* WORK INSTRUCTION *
Whenever a line in the material below includes "right", copy that line.
─── SOURCE DATA
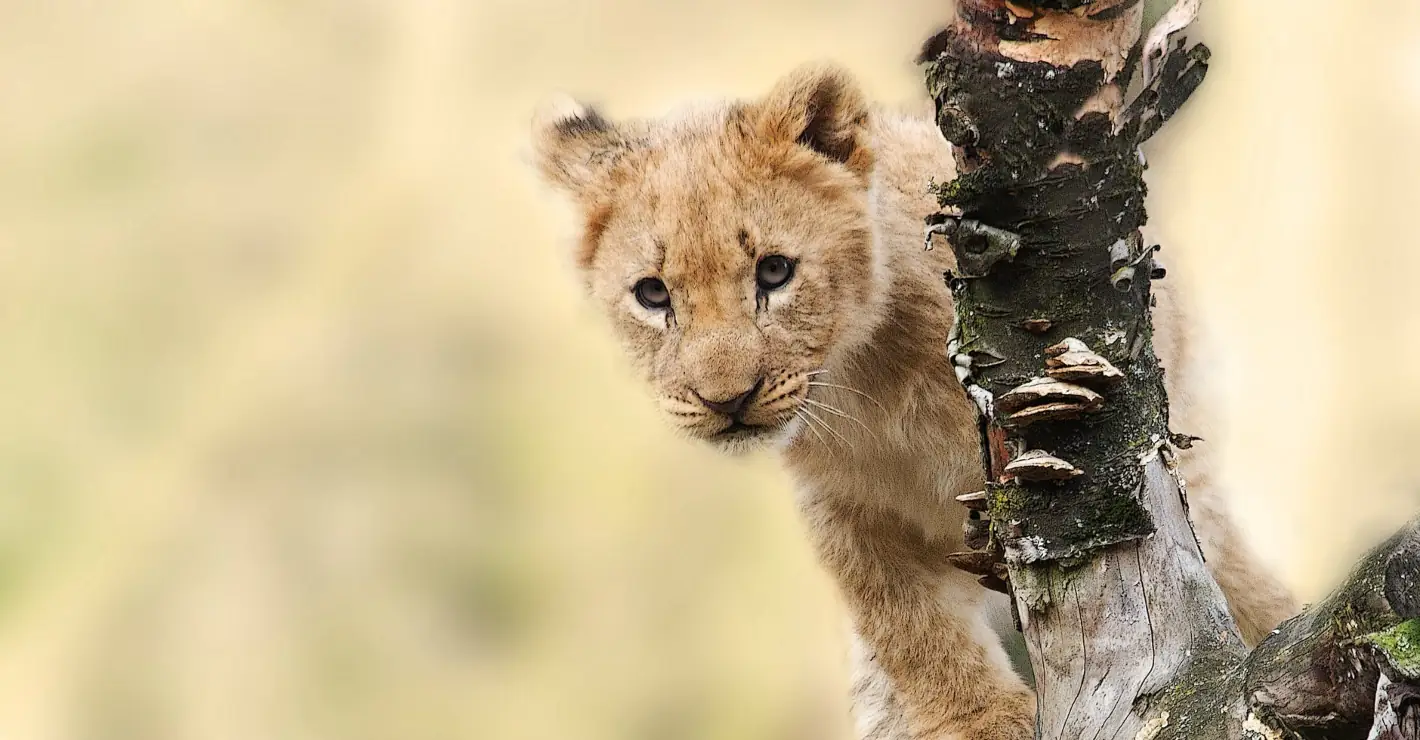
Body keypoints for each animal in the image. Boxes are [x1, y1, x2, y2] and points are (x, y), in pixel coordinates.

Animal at [530, 64, 1296, 740]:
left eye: (774, 272)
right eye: (652, 293)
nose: (727, 400)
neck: (863, 384)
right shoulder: (842, 508)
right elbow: (908, 627)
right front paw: (980, 723)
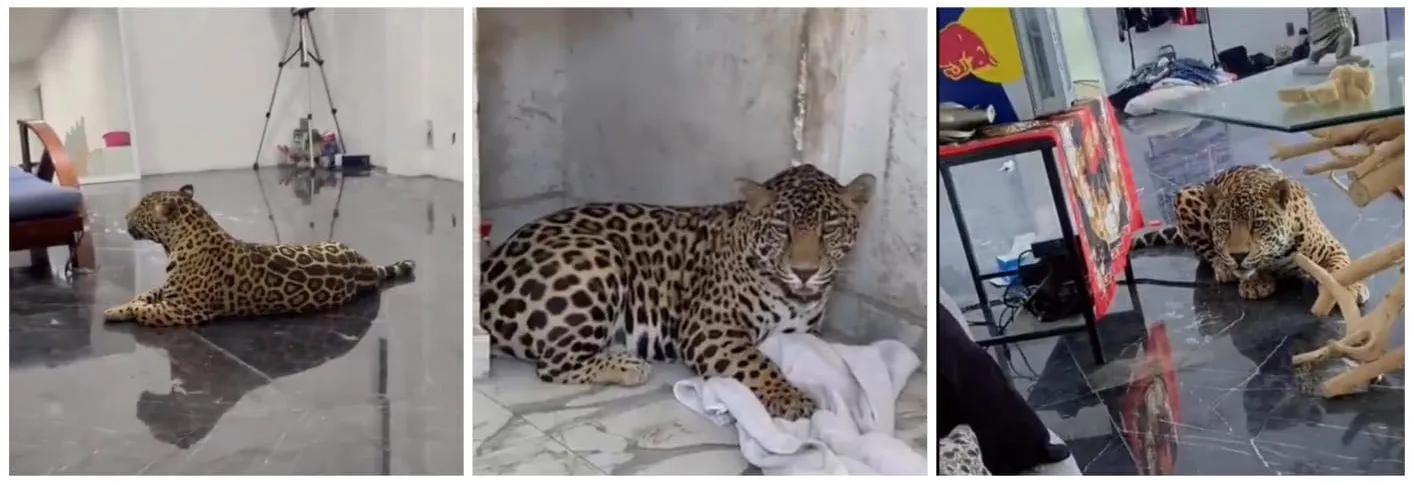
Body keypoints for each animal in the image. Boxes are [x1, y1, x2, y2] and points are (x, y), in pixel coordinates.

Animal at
──────
* RESULT FOR THIS TASK *
right eye: (652, 293)
right shoulder: (842, 508)
right elbow: (908, 627)
right front paw: (980, 723)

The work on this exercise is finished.